The goal in the task is to estimate a few probabilities that we use to derive the two measures. In general, the more trials you have to base that probability on, the better (the larger your denominator and the more resolution you have). So, if you have only 10 possible lures to potentially respond "similar" on, you have a coarse estimate (0.1, 0.2 ... ) while if you have 20 you have a finer one (0.05, 0.1, 0.15, ...). The truth of the person's ability, however, isn't changed by how you're estimating it. If the truth is a value of 0.14 and you have 10 trials, you'll come up with 0.1. If you have 20 trials, you'll come up with 0.15 as your estimated probability if we factor out basic noise, so you'll be more accurate with more trials. But, toss in a touch of noise and say run this on 100 people, all of whom have a true value of 0.14 and average the results from both the short and longer sets and you'll end up with estimates of ~0.14 in both (the low set will have something like 60 people reading out at 0.1 and 40 people reading out at 0.2, averaging out to your 0.14).

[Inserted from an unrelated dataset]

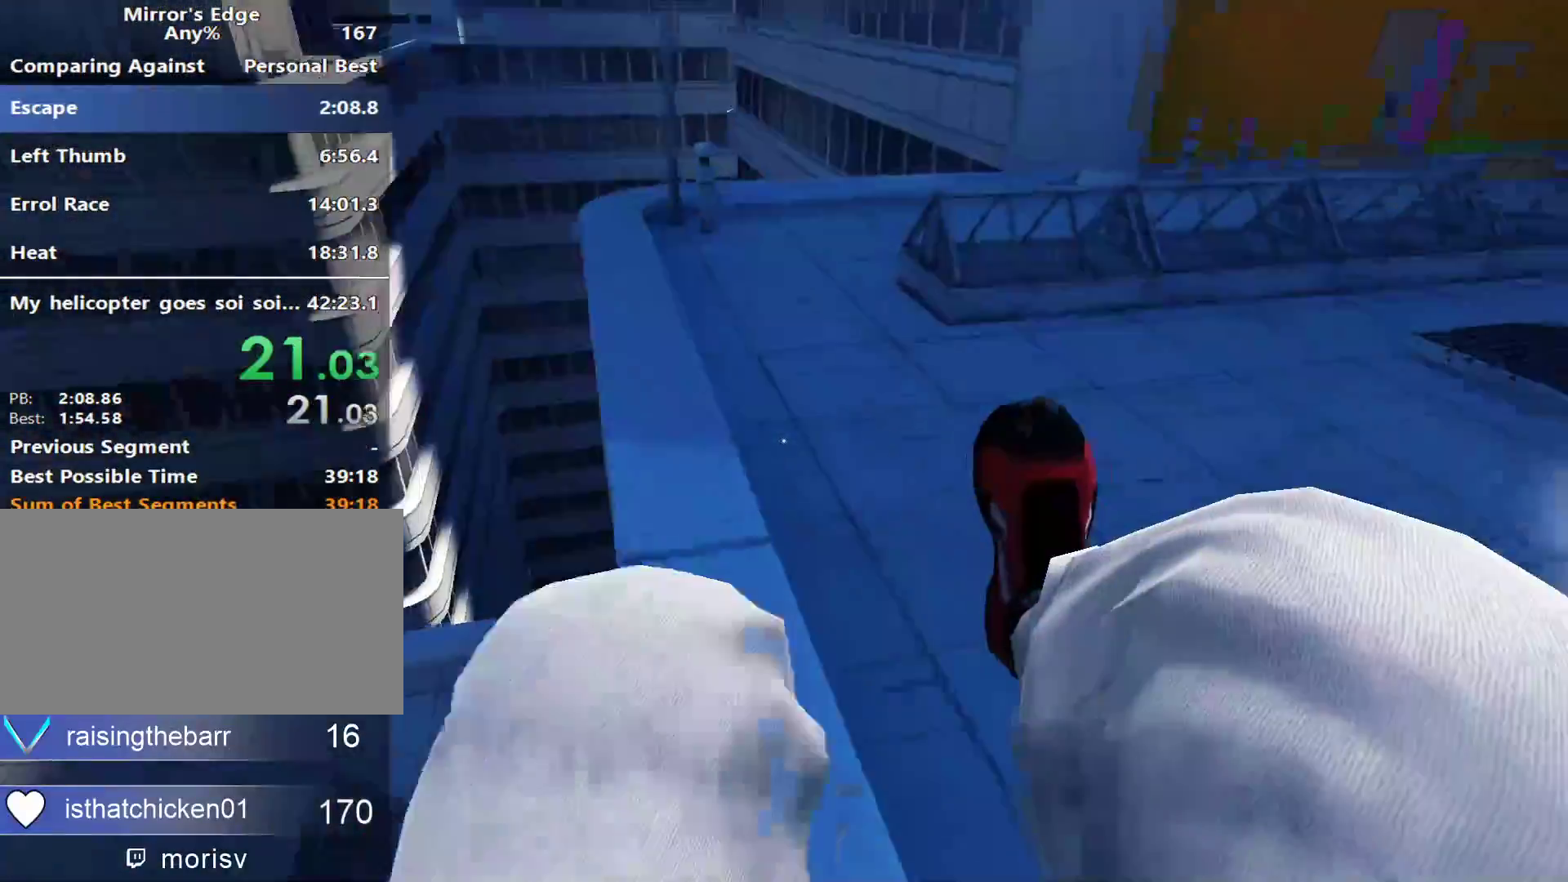
{"keys": ["d", "space", "w"], "mouse": [], "events": [[17, "shift", "up"], [67, "w", "up"], [400, "space", "down"], [483, "w", "down"]]}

All that is a long way, but hopefully a valuable way, of getting to the idea that adding in extra trials won't affect the actual LDI number you get (until you get to very very small sample sizes where working memory becomes more of an issue). We ran this with 16-64 items / condition in one of the papers. More trials just reduce your quantization error, but do so at the cost of a longer experiment. At some point, you hit diminishing returns. FWIW, I've done a bit of analysis on that and have some scripts if you really want to simulate / look at the effects. But, don't worry about mixing the set sizes -- just pay attention to counterbalancing the actual stimulus sets used.
Craig